Wednesday, February 29, 2012

ISO and gain in digital cameras


At the time the film had an unshakable truth. The higher the silver grains were placed in the film, the greater its sensitivity to light and would lower its image quality. The reverse was true, the smaller the grains, the lower the sensitivity to light, but higher image quality.

It is easy to understand, a small silver grain graphite is like a fine to the designer. Lets you draw details, since a thick graphite or heavy grain of silver does not allow this detail. However, it is easy to understand that a larger grain is better able to retain a view of the smaller grain, hence increasing the sensitivity.

As you can see the thing was simple, large grain, grainy and easily with low-light situations were the films of ISO 800, 1600 and 3200. Fine-grained, detailed image without grains but low sensitivity were the films ISO 50, 100, 200.

There were tricks that allowed laboratory using an ISO 400 film and reveal, so it worked more or less like a movie ISO 800 or more was pulled from the film. Nowadays, few people even know what it was, but believe there was and was easy to do. A higher concentration of a chemical, or leave the chemist more time acting on the film has already solved this kind of situation.

At that time, a camera, a camcorder as a Super8, a movie camera Super35mm, all worked the same way as movies and these films had ISO (then called ASA but the values ​​were the same)

Today you can push a button, get in there and change a menu setting to ISO 100 to 6400 from one photo to another smoothly with the film you had to make a movie and put another, not now, press a button.

But how can you change the light sensitivity to the pixels inside the camera are the same? If they remain the same size in the same place and receive no different chemical treatments, how is it possible?

In fact, the ISO is a digital fixed and neither should be called ISO. It has a particular ability to absorb light, which is converted into an electrical signal which is converted into a digital signal. We have a file with the image at the end of the line, but we're not talking about ISO, the silver grains or anything . This whole process is done so that the end result resembles in light of what existed in the film, hence the analogy with the ISO.

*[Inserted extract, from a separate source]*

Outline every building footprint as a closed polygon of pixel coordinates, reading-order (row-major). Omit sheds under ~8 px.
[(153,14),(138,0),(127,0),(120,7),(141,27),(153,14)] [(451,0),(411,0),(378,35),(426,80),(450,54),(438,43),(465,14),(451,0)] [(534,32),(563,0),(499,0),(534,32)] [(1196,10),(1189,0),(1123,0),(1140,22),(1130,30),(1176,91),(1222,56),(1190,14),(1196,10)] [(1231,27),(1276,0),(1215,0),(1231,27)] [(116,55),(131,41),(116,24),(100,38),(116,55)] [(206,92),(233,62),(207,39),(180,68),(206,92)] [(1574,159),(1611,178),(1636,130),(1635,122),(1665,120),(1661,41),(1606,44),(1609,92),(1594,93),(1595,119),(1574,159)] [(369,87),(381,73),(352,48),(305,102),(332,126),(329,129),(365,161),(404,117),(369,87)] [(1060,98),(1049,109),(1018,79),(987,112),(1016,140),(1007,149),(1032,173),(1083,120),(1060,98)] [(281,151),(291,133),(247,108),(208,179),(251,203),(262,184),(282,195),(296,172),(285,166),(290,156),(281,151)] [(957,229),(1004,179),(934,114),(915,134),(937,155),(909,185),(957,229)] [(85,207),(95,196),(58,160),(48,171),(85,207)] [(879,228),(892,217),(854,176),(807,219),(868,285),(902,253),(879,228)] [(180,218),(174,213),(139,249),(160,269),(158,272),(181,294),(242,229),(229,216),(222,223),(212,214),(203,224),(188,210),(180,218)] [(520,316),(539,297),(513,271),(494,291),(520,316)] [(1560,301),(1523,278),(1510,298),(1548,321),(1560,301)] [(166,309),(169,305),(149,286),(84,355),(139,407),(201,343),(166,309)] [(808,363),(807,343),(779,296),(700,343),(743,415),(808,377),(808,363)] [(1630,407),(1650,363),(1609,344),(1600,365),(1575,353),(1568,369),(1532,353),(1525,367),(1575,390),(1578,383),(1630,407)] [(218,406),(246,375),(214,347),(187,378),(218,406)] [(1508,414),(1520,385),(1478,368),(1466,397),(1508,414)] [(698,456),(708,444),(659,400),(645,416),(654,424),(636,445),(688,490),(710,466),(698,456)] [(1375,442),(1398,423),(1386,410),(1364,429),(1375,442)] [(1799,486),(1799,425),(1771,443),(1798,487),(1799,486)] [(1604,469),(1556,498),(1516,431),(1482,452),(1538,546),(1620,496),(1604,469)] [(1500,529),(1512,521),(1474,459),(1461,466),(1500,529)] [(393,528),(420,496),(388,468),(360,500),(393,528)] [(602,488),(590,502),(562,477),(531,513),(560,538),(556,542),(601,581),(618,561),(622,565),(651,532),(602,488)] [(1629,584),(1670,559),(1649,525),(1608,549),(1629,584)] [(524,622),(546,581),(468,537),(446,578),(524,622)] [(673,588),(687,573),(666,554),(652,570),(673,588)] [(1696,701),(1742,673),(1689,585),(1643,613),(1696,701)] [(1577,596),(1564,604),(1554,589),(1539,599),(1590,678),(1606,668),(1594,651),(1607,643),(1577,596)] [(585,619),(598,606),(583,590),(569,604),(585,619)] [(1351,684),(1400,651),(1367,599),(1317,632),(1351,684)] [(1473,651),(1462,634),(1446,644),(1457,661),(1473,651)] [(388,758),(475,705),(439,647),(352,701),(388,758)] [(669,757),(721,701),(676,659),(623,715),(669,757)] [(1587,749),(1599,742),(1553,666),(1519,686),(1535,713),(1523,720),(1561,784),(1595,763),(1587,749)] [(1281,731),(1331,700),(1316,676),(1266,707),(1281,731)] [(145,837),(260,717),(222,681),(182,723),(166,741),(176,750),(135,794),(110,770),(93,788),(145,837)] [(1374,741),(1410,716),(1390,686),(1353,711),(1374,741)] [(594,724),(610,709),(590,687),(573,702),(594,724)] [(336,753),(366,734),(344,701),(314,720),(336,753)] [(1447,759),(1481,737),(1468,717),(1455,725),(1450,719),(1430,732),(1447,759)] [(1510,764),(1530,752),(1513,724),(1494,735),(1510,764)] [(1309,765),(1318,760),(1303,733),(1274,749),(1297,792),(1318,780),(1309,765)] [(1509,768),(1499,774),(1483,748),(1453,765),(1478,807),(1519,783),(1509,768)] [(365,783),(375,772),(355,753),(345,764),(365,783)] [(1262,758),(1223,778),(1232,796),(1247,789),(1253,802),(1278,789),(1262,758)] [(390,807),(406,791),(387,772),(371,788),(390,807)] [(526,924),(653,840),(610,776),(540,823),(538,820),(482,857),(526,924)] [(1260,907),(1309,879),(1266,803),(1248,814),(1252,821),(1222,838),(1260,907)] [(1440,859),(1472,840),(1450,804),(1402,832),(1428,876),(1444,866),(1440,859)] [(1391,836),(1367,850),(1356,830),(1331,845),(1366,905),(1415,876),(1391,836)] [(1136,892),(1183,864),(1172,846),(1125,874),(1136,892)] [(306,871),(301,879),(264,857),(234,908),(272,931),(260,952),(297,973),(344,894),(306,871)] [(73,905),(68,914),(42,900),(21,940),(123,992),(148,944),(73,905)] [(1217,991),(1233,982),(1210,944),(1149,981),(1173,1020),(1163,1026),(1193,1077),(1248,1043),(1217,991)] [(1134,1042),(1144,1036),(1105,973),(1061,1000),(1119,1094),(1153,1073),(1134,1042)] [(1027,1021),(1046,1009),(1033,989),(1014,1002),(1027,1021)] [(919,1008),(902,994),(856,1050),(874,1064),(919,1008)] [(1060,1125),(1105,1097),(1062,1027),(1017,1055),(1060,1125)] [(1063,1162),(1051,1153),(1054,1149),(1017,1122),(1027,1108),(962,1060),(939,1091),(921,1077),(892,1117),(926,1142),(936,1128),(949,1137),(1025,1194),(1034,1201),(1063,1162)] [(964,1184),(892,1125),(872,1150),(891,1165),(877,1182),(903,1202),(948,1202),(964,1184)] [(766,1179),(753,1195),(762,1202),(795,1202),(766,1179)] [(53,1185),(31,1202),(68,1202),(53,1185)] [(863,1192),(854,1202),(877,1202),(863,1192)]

The use of the term to call the ISO sensitivity of cameras was an error of camera manufacturers. This was done to make life easier for photographers as they were accustomed to films, but it is a mistake.

In the video world, there in the '80s, popularized when the VHS and Betamax. The video cameras were not ISO. Digital video turned, left the film, tapes are digital media . It realized that there was no parallel between film and digital in a digital environment was the electrical signal and the gain.

The video cameras for increasing the sensitivity has a gain command invoked. The gain is applied in decibel (dB) in case +6 dB is equivalent to an increase in ISO point, +12 dB are two points and so on. There are intermediate values, and +3 dB increase is equivalent to half a point of exposure.

This makes sense because the gain is applied in the same way that the increase in volume in a radio: a signal amplifier. And what was placed in video cameras is a amplifier signal. It stopped using the term and began using ISO gain.